Gambar Cara kerja NP SAPN. SAPN adjuvanted dengan glucopyranosyl lipid adjuvant-stable emulsion (GLA-SE) memiliki peptida yang disajikan oleh molekul MHC pada sel dendritik folikel ke limfosit T.
Saat ini, masih belum ada vaksin yang disetujui oleh Food
and Drug Administration (FDA) untuk Yersinia pestis. Danielle dkk. mengembangkan
vaksin berbasis nanopartikel polianhidrida yang menggabungkan dinukleotida
siklik dan F1-V yang dapat menginduksi perlindungan terhadap wabah pneumonia.

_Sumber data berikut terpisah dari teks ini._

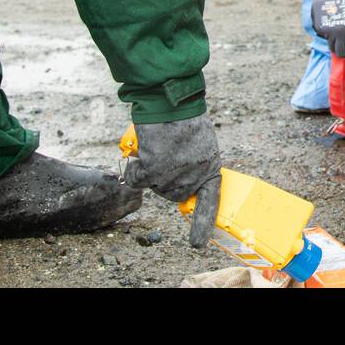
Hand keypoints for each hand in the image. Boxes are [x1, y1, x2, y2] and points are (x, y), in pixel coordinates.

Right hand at [122, 116, 221, 247]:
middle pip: (172, 193)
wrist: (172, 101)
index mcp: (210, 168)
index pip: (209, 202)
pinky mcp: (153, 170)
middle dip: (166, 179)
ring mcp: (173, 176)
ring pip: (153, 186)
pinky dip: (134, 167)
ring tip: (158, 146)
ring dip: (149, 170)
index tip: (197, 244)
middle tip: (167, 153)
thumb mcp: (201, 143)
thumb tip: (182, 184)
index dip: (202, 224)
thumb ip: (195, 165)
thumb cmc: (185, 117)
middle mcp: (193, 177)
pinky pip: (136, 179)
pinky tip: (142, 150)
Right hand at [311, 0, 344, 69]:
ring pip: (332, 47)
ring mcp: (328, 30)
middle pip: (340, 53)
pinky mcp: (319, 27)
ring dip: (337, 45)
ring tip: (340, 35)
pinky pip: (325, 38)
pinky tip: (332, 25)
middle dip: (344, 54)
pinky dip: (328, 36)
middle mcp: (340, 31)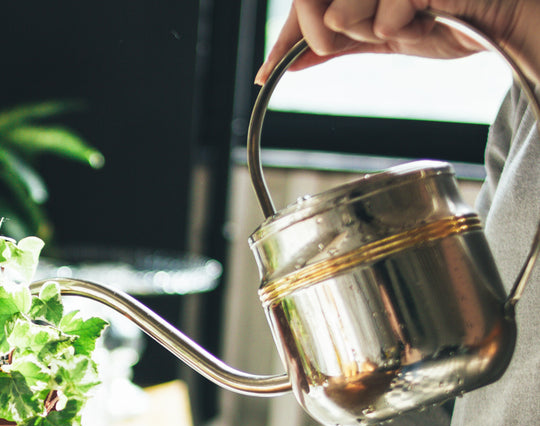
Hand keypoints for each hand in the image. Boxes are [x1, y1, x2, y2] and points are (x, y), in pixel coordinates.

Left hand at [256, 0, 536, 84]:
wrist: (506, 23)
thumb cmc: (452, 19)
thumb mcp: (383, 35)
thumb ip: (336, 43)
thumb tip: (286, 62)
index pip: (307, 1)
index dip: (288, 34)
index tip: (266, 71)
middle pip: (310, 4)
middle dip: (320, 35)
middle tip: (352, 42)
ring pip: (339, 15)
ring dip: (370, 32)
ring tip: (410, 22)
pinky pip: (380, 20)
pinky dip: (403, 30)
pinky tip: (432, 17)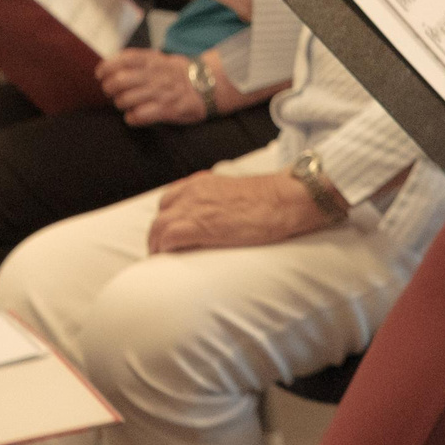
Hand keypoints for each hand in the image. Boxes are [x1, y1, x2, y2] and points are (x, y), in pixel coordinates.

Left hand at [100, 49, 211, 126]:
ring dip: (120, 104)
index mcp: (153, 60)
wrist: (209, 85)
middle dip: (109, 88)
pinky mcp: (167, 110)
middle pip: (119, 80)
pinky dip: (131, 118)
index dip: (107, 67)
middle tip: (112, 92)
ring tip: (126, 104)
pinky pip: (139, 116)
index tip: (101, 74)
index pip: (123, 59)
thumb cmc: (178, 74)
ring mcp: (161, 93)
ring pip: (125, 100)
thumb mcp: (160, 59)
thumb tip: (111, 65)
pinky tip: (135, 116)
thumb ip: (139, 61)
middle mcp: (155, 75)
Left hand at [147, 171, 327, 252]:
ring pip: (158, 227)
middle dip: (159, 233)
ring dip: (157, 245)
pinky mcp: (198, 226)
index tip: (171, 233)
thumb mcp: (240, 192)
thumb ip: (224, 200)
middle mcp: (194, 191)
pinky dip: (164, 250)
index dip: (169, 217)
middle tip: (165, 251)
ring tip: (164, 261)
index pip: (171, 198)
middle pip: (161, 213)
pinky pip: (168, 239)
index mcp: (203, 182)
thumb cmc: (273, 199)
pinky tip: (170, 260)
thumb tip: (226, 218)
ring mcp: (194, 208)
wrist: (286, 199)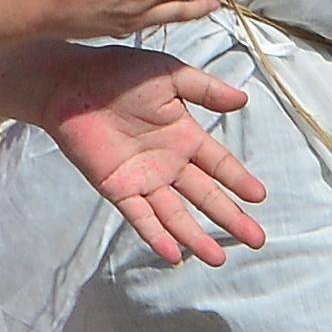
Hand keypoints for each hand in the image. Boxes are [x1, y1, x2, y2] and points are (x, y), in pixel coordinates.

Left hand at [18, 45, 272, 264]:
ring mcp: (143, 178)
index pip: (219, 164)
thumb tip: (243, 100)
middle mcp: (168, 162)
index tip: (259, 197)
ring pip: (176, 214)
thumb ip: (205, 90)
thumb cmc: (119, 73)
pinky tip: (174, 255)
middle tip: (256, 239)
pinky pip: (140, 217)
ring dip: (196, 237)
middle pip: (205, 195)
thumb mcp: (169, 75)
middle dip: (231, 217)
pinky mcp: (118, 188)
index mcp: (183, 135)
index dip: (239, 180)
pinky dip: (156, 236)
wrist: (72, 83)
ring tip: (218, 258)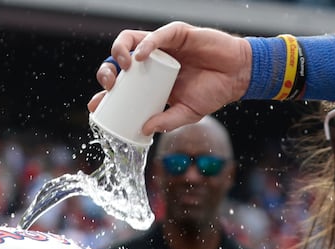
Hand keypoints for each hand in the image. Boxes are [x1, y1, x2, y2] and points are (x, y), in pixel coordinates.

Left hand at [88, 22, 251, 133]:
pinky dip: (146, 43)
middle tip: (109, 86)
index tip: (96, 105)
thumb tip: (144, 129)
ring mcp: (162, 46)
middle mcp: (151, 62)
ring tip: (122, 67)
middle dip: (107, 72)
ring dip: (120, 51)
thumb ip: (166, 122)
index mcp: (149, 82)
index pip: (121, 85)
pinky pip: (157, 35)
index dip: (105, 93)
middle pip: (119, 62)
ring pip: (131, 42)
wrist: (237, 77)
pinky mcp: (176, 34)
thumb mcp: (187, 114)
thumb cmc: (213, 93)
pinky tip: (141, 55)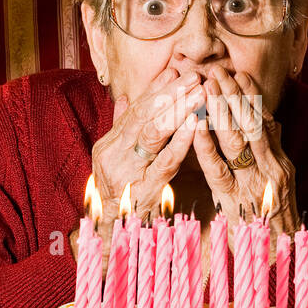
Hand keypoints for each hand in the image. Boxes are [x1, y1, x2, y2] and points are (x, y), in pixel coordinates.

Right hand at [87, 67, 205, 265]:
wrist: (107, 237)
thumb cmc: (117, 199)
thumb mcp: (117, 160)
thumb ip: (123, 126)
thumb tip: (129, 96)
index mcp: (110, 144)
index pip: (137, 108)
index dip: (158, 88)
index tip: (179, 70)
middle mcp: (113, 154)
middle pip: (145, 115)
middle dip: (172, 93)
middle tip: (196, 76)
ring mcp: (126, 173)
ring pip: (153, 134)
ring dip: (179, 110)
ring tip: (200, 93)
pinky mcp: (142, 192)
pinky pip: (163, 163)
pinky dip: (180, 142)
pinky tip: (196, 126)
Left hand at [192, 65, 299, 260]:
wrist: (279, 257)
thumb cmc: (273, 223)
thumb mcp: (279, 184)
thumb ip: (272, 153)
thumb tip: (270, 121)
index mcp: (279, 162)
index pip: (264, 120)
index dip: (250, 95)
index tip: (237, 72)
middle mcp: (271, 168)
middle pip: (251, 123)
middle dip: (232, 94)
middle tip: (215, 69)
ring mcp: (255, 184)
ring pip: (236, 140)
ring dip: (219, 111)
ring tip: (204, 85)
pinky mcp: (237, 201)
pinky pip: (219, 169)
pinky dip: (207, 146)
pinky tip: (195, 127)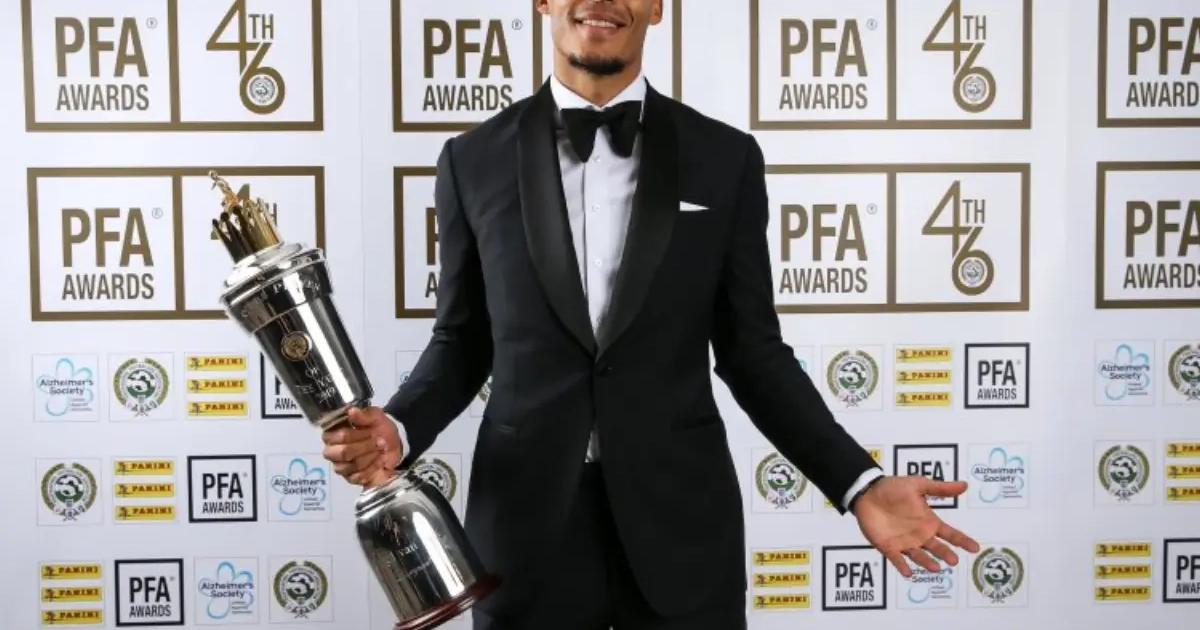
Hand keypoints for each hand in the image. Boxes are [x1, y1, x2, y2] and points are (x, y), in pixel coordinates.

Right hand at [321, 406, 402, 485]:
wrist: (394, 444)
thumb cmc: (379, 428)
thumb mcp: (376, 417)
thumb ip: (364, 414)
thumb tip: (352, 411)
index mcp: (333, 433)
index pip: (338, 436)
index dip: (356, 435)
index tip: (371, 431)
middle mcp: (332, 451)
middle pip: (343, 453)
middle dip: (365, 447)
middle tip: (379, 442)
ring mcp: (340, 466)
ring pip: (352, 465)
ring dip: (371, 456)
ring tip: (382, 449)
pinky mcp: (350, 478)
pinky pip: (359, 476)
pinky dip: (374, 467)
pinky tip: (381, 460)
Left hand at [852, 476, 980, 576]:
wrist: (867, 492)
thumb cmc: (893, 488)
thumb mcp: (918, 485)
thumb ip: (940, 488)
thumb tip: (964, 485)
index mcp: (928, 522)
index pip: (950, 533)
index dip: (962, 541)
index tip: (975, 548)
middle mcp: (919, 535)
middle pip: (936, 548)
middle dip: (945, 554)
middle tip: (953, 560)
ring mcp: (904, 542)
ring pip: (919, 556)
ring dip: (927, 562)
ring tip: (935, 568)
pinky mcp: (888, 547)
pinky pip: (896, 559)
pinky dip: (902, 566)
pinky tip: (908, 572)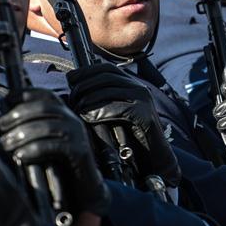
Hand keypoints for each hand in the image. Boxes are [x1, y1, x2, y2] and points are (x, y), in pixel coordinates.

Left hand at [0, 89, 109, 216]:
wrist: (84, 190)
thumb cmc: (56, 165)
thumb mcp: (35, 142)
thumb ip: (13, 129)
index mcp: (62, 113)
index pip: (43, 95)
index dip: (23, 94)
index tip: (5, 101)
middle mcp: (71, 119)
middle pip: (43, 107)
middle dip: (18, 114)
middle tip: (1, 126)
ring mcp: (77, 134)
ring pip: (47, 125)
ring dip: (22, 133)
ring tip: (7, 144)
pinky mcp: (79, 151)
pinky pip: (55, 145)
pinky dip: (34, 149)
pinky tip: (20, 156)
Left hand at [67, 63, 180, 187]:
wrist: (154, 157)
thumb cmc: (130, 137)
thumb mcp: (115, 113)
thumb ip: (102, 100)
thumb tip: (76, 90)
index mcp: (132, 84)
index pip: (106, 68)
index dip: (86, 71)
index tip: (70, 80)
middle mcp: (139, 88)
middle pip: (106, 77)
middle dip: (84, 85)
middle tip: (73, 98)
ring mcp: (144, 100)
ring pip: (109, 91)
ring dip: (89, 100)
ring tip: (78, 109)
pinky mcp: (145, 115)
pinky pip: (118, 109)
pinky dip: (100, 112)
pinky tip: (89, 118)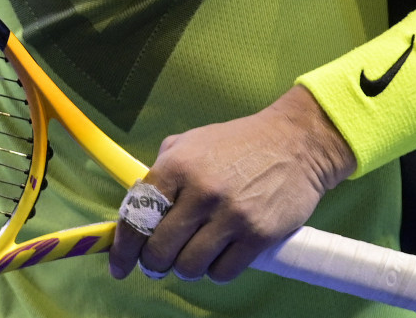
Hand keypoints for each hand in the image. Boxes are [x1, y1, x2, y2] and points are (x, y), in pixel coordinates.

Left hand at [109, 86, 354, 283]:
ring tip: (192, 256)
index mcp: (178, 165)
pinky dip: (215, 271)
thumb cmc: (239, 144)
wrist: (296, 142)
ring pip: (189, 267)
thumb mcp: (192, 142)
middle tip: (158, 263)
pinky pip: (222, 272)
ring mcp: (231, 215)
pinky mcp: (258, 235)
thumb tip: (137, 208)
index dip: (123, 247)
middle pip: (160, 249)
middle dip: (153, 263)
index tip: (119, 265)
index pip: (137, 216)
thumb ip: (163, 170)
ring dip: (185, 268)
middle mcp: (201, 190)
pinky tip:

Semua tikus yang diimunisasi dengan nanovaksin dilindungi dari tantangan
mematikan Yersinia pestis dalam 14 hari pasca-imunisasi. Selain itu, setelah
dosis tunggal nanovaksin, 75% tikus masih terlindungi dari tantangan bahkan
setelah 182 hari imunisasi dengan tingkat tinggi serum IgG antigen spesifik,
yang menunjukkan kekebalan protektif yang cepat dan berumur panjang yang
disebabkan oleh imunisasi nanovaksin.
Epidemi flu musiman masih setiap tahun menyebabkan penyakit
parah dan kematian di seluruh dunia. Meskipun vaksin flu musiman diperbarui
setiap tahun sesuai dengan prediksi epidemi dan data pengawasan influenza, jika
tidak cocok dengan strain yang beredar, vaksin tidak akan efektif. Ding dkk.
menyiapkan vaksin universal berdasarkan ektodomain yang sangat terkonservasi
dari protein influenza matrix protein 2 (M2e) yang selanjutnya dimasukkan ke
dalam protein kapsid dari porcine circovirus type 2 (PCV2). Vaksin nano ini
menginduksi respons imun spesifik M2e dan PCV2 tingkat tinggi dan melindungi
tikus dari tantangan mematikan virus babi, manusia, dan influenza A.
Kesimpulannya, nanovaksin biomimetik adalah formulasi vaksin
yang lebih efisien karena kinetika transportasinya yang tidak biasa, profil
antigen, sifat imunostimulator, dan keterampilan penargetan.